Work order:
Copy the lines from the start of the records below through the line containing "Expert-annotated lung lesion, bounding", both included, and leave out the pictures.

Records from a data source:
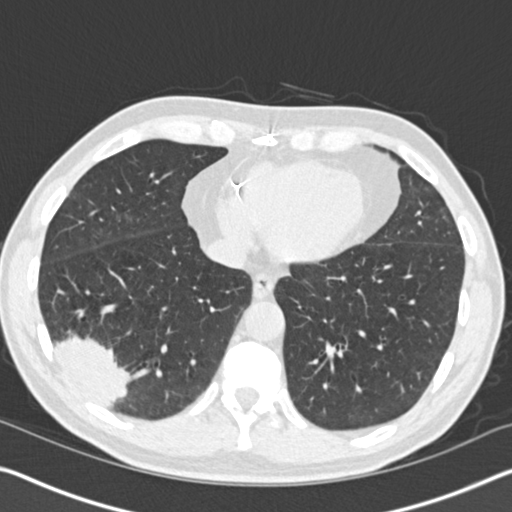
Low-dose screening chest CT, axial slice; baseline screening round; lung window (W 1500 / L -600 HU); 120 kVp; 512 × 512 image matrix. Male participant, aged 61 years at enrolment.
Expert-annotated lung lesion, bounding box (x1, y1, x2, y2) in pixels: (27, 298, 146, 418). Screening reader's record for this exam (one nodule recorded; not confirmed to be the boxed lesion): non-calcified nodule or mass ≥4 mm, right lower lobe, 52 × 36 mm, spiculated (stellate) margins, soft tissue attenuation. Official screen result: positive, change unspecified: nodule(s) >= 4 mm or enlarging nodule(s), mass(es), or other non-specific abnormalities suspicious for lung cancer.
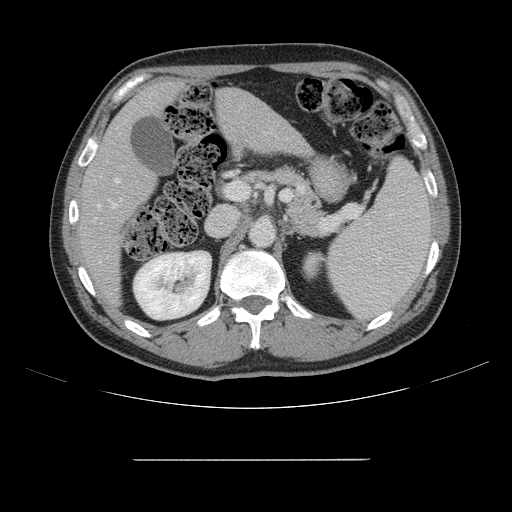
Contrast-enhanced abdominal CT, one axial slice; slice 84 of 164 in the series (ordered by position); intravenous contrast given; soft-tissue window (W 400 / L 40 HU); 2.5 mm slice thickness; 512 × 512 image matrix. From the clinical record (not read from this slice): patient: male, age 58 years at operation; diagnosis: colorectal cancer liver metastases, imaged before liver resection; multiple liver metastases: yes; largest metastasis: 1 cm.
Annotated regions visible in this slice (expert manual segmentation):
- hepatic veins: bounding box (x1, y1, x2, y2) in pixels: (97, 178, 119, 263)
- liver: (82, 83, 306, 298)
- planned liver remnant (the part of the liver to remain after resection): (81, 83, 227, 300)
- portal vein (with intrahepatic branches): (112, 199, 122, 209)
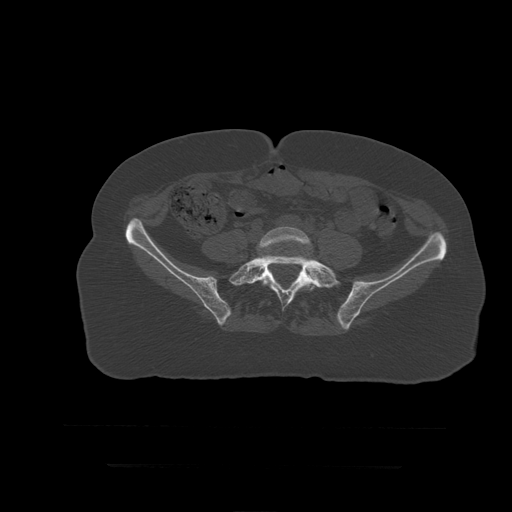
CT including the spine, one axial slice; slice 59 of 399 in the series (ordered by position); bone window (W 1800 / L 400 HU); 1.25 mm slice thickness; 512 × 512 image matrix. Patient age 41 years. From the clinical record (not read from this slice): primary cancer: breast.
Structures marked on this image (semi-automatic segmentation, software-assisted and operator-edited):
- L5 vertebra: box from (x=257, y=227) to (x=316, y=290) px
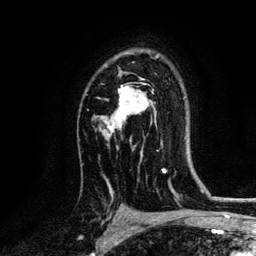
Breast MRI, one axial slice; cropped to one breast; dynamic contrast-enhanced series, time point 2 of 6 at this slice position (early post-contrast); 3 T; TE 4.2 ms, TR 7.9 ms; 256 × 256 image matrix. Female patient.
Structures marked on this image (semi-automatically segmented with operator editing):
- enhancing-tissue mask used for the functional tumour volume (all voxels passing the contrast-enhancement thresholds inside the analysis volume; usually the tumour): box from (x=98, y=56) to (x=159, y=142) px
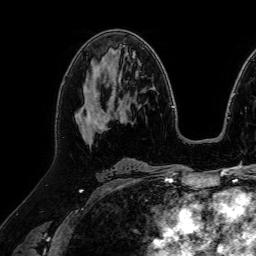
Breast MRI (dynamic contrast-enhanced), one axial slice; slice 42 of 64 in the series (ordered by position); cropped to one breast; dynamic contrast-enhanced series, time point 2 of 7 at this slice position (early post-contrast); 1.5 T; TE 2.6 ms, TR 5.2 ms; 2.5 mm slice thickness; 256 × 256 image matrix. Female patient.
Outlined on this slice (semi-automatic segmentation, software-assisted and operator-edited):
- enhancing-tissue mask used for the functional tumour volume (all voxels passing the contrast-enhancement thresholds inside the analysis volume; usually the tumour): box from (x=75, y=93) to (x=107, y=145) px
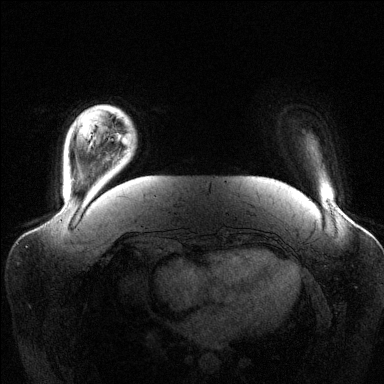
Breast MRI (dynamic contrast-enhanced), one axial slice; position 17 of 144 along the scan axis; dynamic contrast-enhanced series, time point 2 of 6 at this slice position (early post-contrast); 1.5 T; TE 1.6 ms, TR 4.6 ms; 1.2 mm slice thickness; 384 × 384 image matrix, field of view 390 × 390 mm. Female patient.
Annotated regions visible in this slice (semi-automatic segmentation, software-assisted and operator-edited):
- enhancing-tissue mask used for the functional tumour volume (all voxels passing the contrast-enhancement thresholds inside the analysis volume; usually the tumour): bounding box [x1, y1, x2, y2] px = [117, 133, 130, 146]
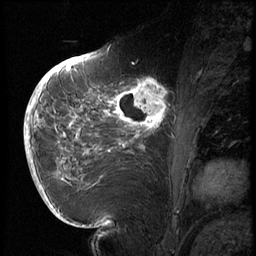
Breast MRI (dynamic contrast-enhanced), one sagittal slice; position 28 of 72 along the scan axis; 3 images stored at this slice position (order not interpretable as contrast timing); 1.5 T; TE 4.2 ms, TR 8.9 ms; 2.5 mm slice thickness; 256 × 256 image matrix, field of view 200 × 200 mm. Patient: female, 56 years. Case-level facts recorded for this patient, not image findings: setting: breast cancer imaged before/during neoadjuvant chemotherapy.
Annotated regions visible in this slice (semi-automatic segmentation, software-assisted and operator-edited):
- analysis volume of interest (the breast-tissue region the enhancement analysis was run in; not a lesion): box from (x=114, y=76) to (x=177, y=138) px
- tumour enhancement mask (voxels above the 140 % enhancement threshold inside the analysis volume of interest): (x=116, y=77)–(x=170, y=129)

Answer for this exercise:
Low-dose screening chest CT, axial slice; baseline screening round; lung window (W 1500 / L -600 HU); 120 kVp; 512 × 512 image matrix. Male participant, aged 61 years at enrolment.
Expert-annotated lung lesion, bounding box (x1, y1, x2, y2) in pixels: (27, 298, 146, 418). Screening reader's record for this exam (one nodule recorded; not confirmed to be the boxed lesion): non-calcified nodule or mass ≥4 mm, right lower lobe, 52 × 36 mm, spiculated (stellate) margins, soft tissue attenuation. Official screen result: positive, change unspecified: nodule(s) >= 4 mm or enlarging nodule(s), mass(es), or other non-specific abnormalities suspicious for lung cancer.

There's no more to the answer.